How can we balance unavoidable mineral extraction against climate goals?


JS Pelland is executive director of Eland Cables

The world risks missing climate targets, but it’s not as simple as halting carbon-intensive operations such as mining and smelting. The affronting fact is we need to increase output to keep pace with demand.

“It’s a delicate balance to be both sustainable and commercial”

There’s a disconnect in public perception. We expect lights to go on at the flick of a switch, electric vehicles to be charged, messages to be shared instantly, and fast and clean train journeys. We’re consuming more but expecting better. You can’t uncouple the industrial demands from the end-user actions.

Enterprise can lead the way

There is additional sustainability legislation coming, but until then driving change is the responsibility of individual businesses and is reliant on the appetite of individual business owners. What does that mean? For now, it’s a decision to do the right thing: to invest in sustainable operations and commit to continuous improvement.

Enterprise-level businesses are big enough to make these positive changes, and agile enough to make it happen quickly. In many ways it’s ‘Goldilocks’: small businesses may have the desire but not the bandwidth; big business the commitment but not the speed. Enterprise is a sweet-spot in the supply chain, having downstream conversations with customers to highlight how our actions can support their green goals, and sharing of experiences upstream to encourage positive change.

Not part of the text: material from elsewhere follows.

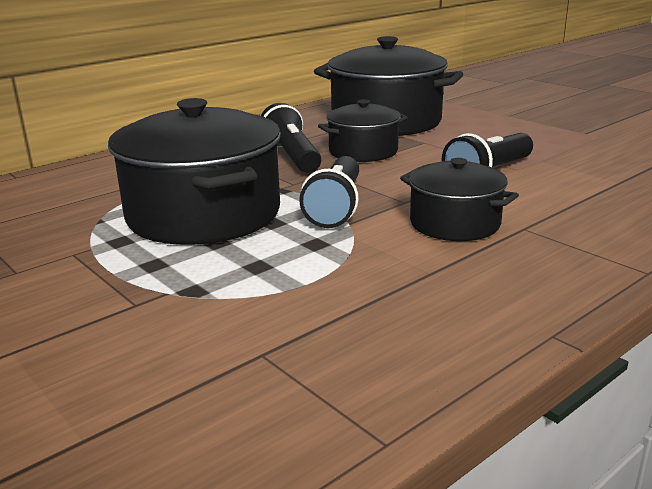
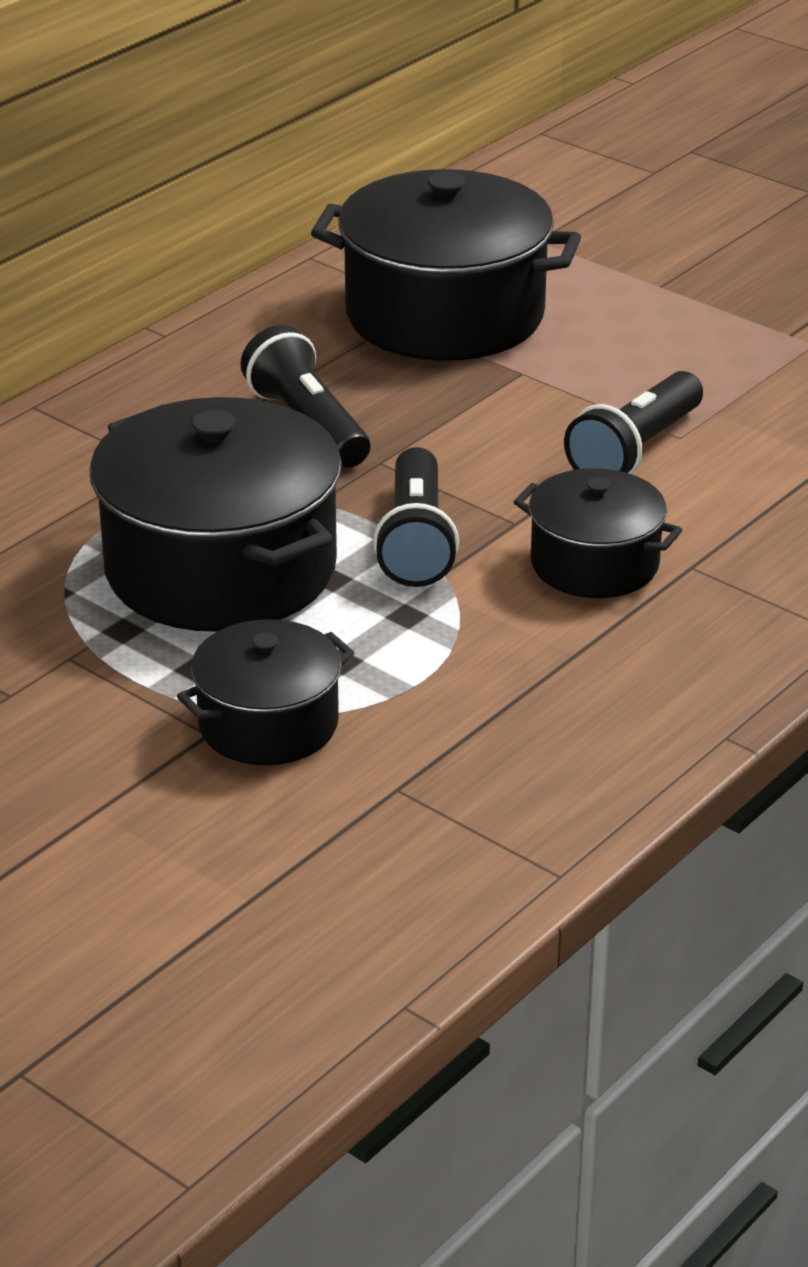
camera: 10 degrees left, 10 degrees up
(363, 151) = (424, 404): black pot -> black pot (268, 724)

The key to the sustainability conundrum is a grown-up, realistic conversation about where practical, available and achievable green measures meet commercial sensibility to ensure viability. Enterprise-level businesses, neither small nor big, have the latitude and agility to action these changes with speed, while supporting and encouraging the wider supply chain.

Taking the initiative and finding balance

Let’s not pretend there’s a simple solution. Using biofuel instead of diesel for HGVs, for example, is a cost that needs to be swallowed because it has a nature net-positive impact. It’s a delicate balance to be both sustainable and commercial.

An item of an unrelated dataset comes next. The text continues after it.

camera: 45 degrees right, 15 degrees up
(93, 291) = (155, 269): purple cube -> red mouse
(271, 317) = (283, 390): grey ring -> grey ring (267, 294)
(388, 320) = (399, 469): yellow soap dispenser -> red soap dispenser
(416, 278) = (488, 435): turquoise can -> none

As part of the supply chain supporting these decarbonisation projects we’re duty-bound to feed into the green transition by taking steps to be more sustainable – to deliver a balance of environmental protections and ethical practices, alongside looking after your staff and your communities. After all, without your staff you cannot deliver on business commitments. Without customers you can have environmentally positive actions but there’s no reason to use them – and no ability to pay your overheads.

The route to sustainability can seem daunting if faced with a blank sheet, but it’s about being practical as well as aspirational. Yes, there is upfront investment in many cases, but not all, and lots of small changes can add up to big gains. Every little helps – then you iterate and improve.

The weight of responsibility

As a parent as well as a business owner, sustainability is about more than compliance and market position – if I don’t do it for my children, who will?  It’s a moral imperative as well as a commercially sensible decision.

Net zero is the ideal. Raw mineral extraction isn’t net zero with the technology currently available to us – but there are people working on it. In the meantime, it’s evolution not revolution.

There’s no question we need to decarbonise – but whatever technology we use requires (at least currently) an investment in power distribution. That means copper and aluminium conductors for electrical cables. These green transition projects have to be financially and commercially viable, delivering results and returns for their owners as well as environmental results.